Possibility of Obstruction Looms Over Trump, Affidavit Suggests

WASHINGTON — When the Justice Department proposed redactions to the affidavit underlying the warrant used to search former President Donald J. Trump’s residence, prosecutors made clear that they feared the former president and his allies might take any opportunity to intimidate witnesses or otherwise illegally obstruct their investigation.

“The government has well-founded concerns that steps may be taken to frustrate or otherwise interfere with this investigation if facts in the affidavit were prematurely disclosed,” prosecutors said in the brief.

The 38-page affidavit, released on Friday, asserted that there was “probable cause to believe that evidence of obstruction will be found at” Mr. Trump’s Mar-a-Lago compound, indicating that prosecutors had evidence suggesting efforts to impede the recovery of government documents.

[Raw data]
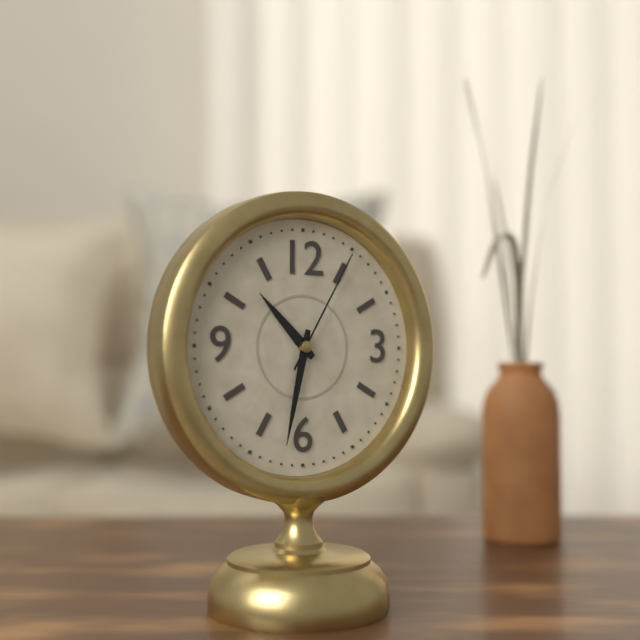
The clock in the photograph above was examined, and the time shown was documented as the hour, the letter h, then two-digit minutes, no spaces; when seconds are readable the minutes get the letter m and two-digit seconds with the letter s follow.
10h32m05s
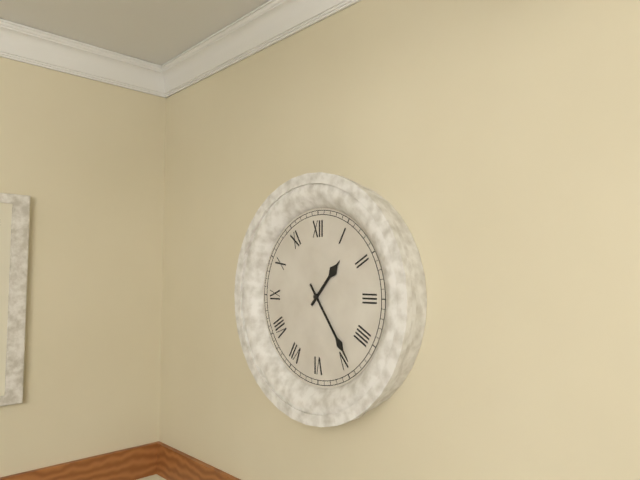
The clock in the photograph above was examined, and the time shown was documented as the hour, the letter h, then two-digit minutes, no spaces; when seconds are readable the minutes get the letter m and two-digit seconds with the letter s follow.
1h24
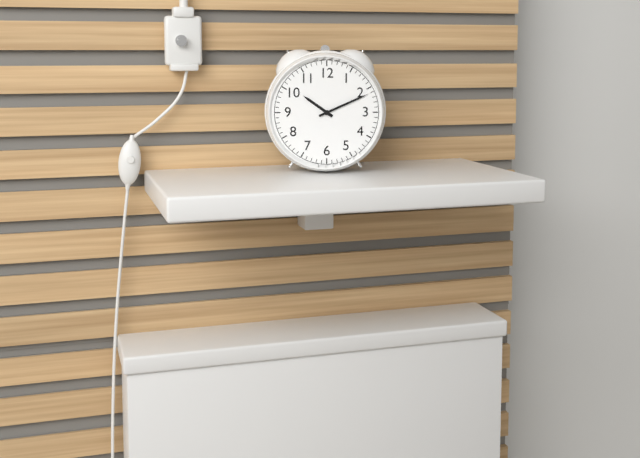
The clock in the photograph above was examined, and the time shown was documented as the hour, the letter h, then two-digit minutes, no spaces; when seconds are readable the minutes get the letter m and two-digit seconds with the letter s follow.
10h11
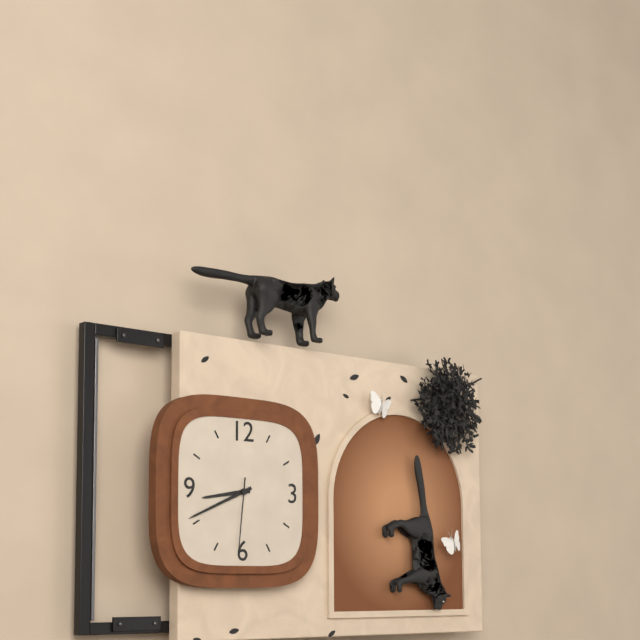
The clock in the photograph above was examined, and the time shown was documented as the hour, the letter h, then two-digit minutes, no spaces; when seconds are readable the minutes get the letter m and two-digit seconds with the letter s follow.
8h41m31s
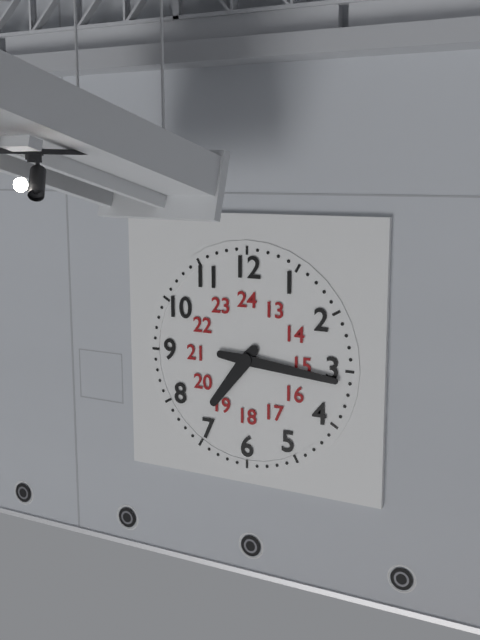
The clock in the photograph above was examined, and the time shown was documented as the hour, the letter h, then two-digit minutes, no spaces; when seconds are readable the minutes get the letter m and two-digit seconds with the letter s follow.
7h16
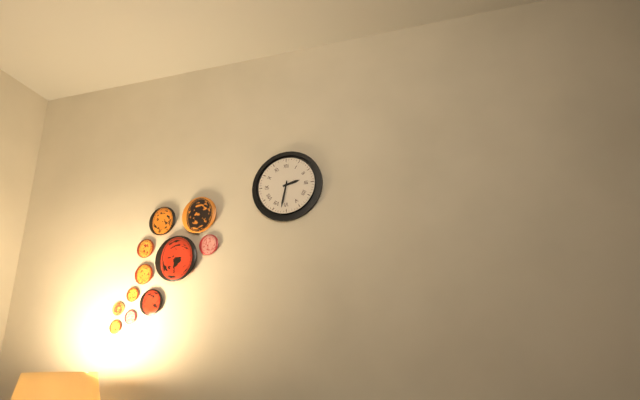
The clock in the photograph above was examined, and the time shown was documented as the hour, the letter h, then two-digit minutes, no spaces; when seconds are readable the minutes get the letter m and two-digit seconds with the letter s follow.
2h32
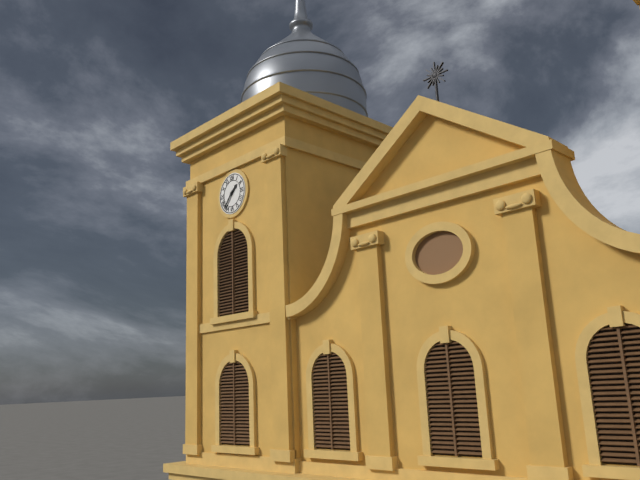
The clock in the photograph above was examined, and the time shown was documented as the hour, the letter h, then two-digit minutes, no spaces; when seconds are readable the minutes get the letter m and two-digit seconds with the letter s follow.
1h37
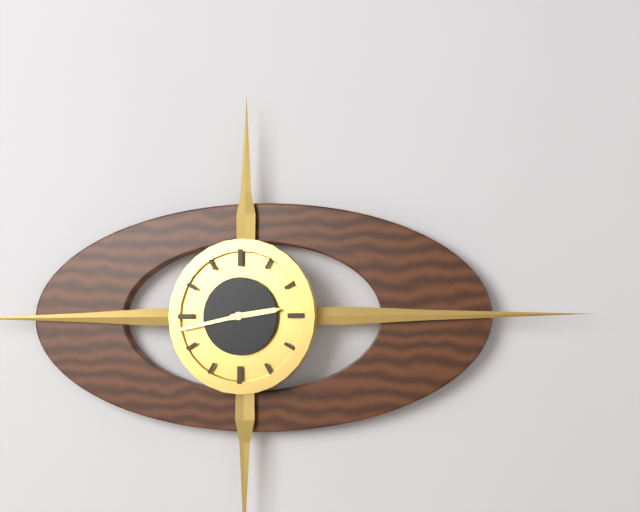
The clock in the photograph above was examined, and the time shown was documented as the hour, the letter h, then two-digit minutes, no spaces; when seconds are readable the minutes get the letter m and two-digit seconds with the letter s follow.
2h43
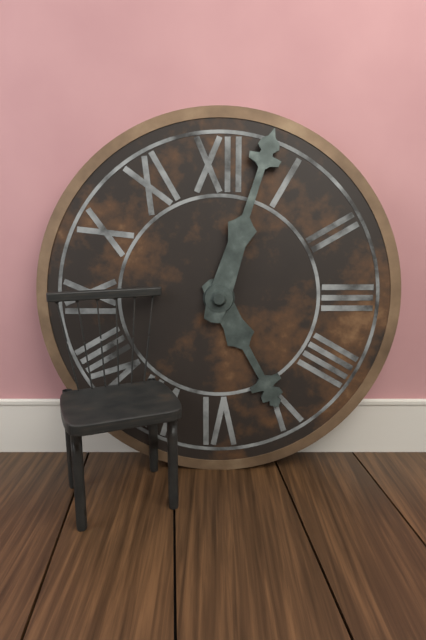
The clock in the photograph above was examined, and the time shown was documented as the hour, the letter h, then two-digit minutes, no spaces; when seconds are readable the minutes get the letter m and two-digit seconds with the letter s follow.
5h03
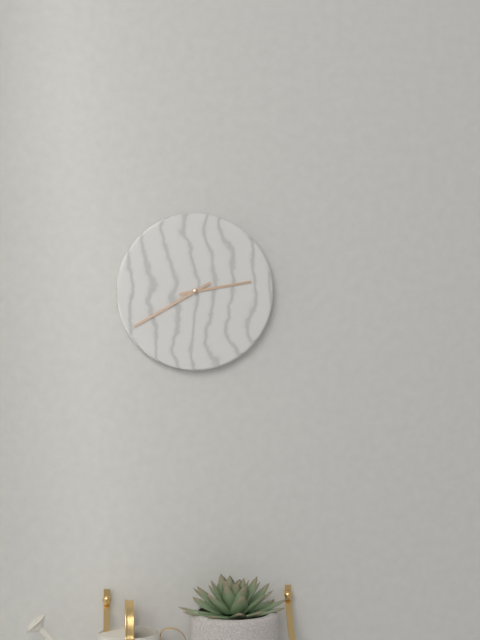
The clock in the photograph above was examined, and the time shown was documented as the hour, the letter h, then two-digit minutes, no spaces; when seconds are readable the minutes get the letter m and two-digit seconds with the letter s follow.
2h40
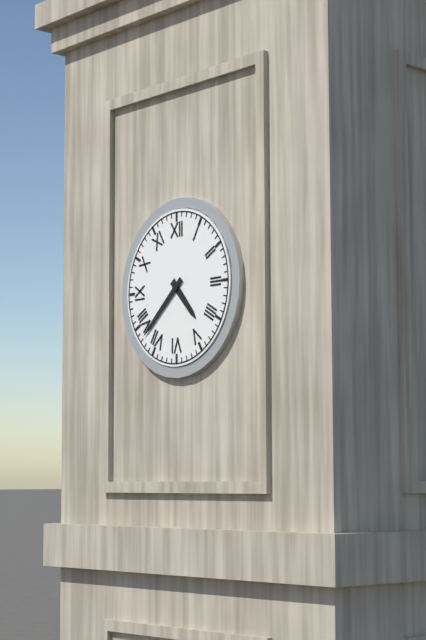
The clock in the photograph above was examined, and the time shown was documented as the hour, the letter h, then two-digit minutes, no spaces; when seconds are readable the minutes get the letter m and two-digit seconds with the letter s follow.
4h38
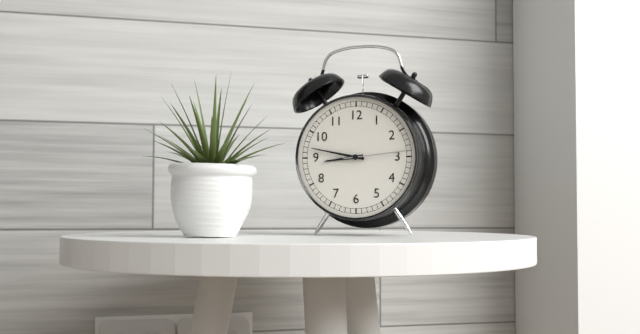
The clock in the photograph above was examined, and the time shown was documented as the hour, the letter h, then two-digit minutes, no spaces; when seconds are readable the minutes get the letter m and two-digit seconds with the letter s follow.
8h47m14s
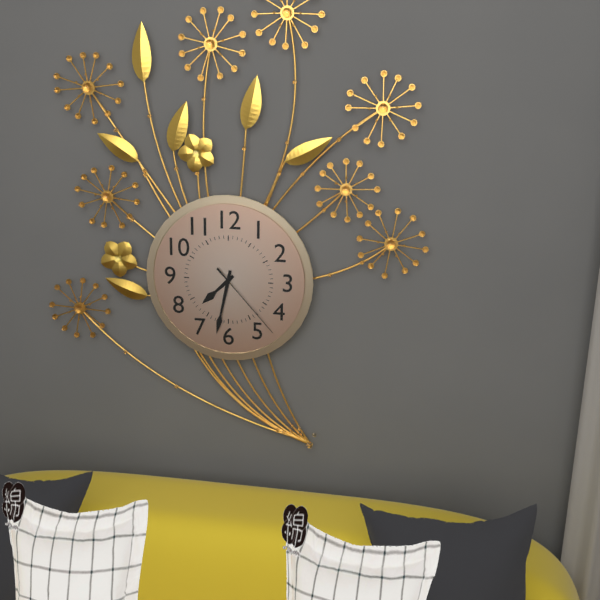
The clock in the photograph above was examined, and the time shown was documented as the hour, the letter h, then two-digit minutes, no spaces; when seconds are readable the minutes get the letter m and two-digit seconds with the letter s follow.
7h32m23s
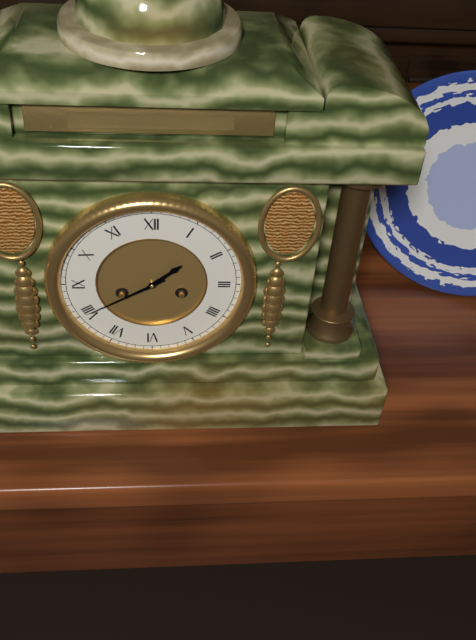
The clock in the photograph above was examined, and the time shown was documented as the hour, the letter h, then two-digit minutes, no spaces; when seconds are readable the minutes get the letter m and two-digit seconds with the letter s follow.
1h40
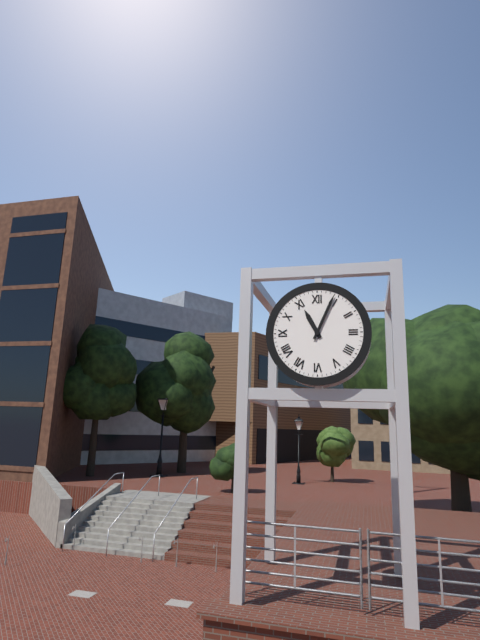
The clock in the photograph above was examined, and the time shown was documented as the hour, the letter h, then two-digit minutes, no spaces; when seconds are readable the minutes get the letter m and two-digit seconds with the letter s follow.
11h04
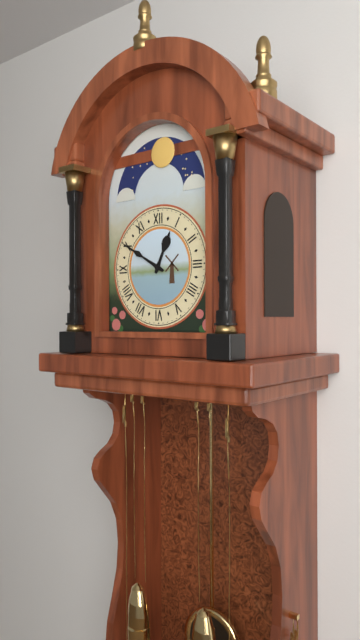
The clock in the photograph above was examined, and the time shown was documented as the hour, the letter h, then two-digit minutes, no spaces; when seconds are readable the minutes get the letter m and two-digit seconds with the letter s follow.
12h50
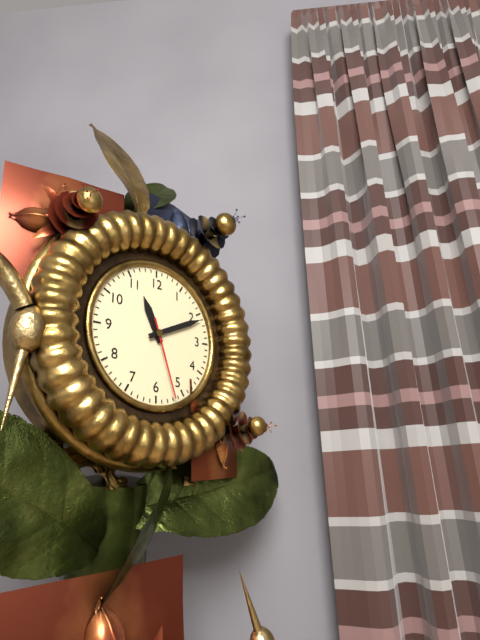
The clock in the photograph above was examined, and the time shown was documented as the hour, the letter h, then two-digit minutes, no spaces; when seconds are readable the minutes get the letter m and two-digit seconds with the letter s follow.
11h11m27s
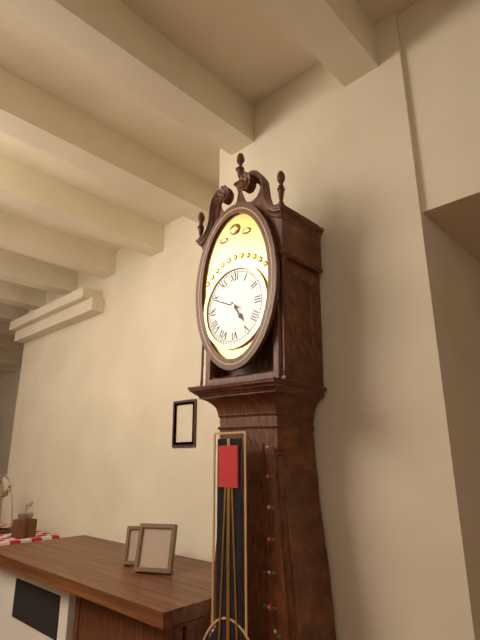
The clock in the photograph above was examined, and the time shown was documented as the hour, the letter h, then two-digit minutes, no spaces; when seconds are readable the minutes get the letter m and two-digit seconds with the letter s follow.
4h49
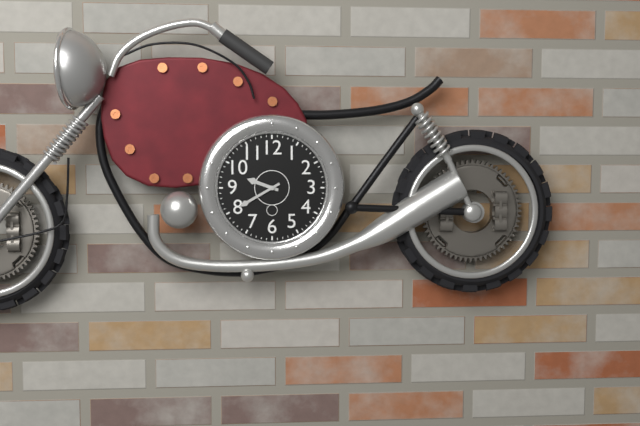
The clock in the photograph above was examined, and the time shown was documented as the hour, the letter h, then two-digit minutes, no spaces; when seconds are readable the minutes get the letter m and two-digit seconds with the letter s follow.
9h40
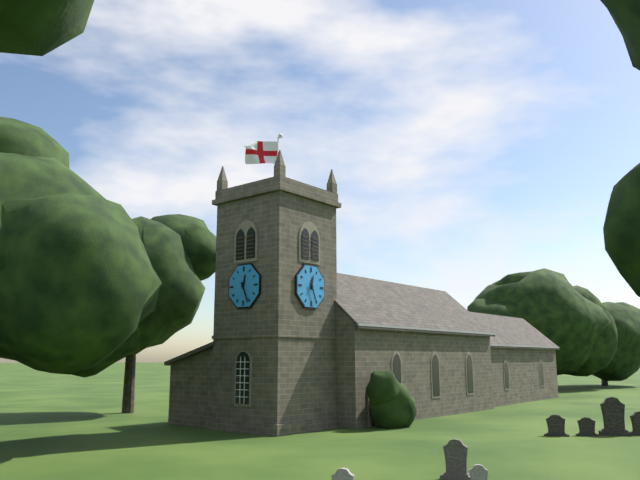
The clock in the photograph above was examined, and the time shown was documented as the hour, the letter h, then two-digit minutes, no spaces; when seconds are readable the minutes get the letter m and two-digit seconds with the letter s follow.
12h26
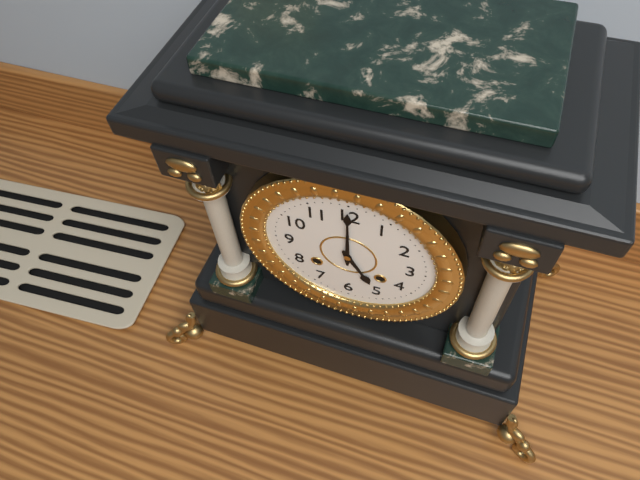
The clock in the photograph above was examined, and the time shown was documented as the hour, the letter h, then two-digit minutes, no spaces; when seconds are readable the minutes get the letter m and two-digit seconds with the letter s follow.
5h00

[What you need to do] Rewrite everything in the Trump affidavit article from "Possibility of Obstruction" down to "in the brief.", swapping each "prosecutors" for "investigators". Work only from the text about the Trump affidavit; the items play no part.

[Reply to the exercise]
Possibility of Obstruction Looms Over Trump, Affidavit Suggests

WASHINGTON — When the Justice Department proposed redactions to the affidavit underlying the warrant used to search former President Donald J. Trump’s residence, investigators made clear that they feared the former president and his allies might take any opportunity to intimidate witnesses or otherwise illegally obstruct their investigation.

“The government has well-founded concerns that steps may be taken to frustrate or otherwise interfere with this investigation if facts in the affidavit were prematurely disclosed,” investigators said in the brief.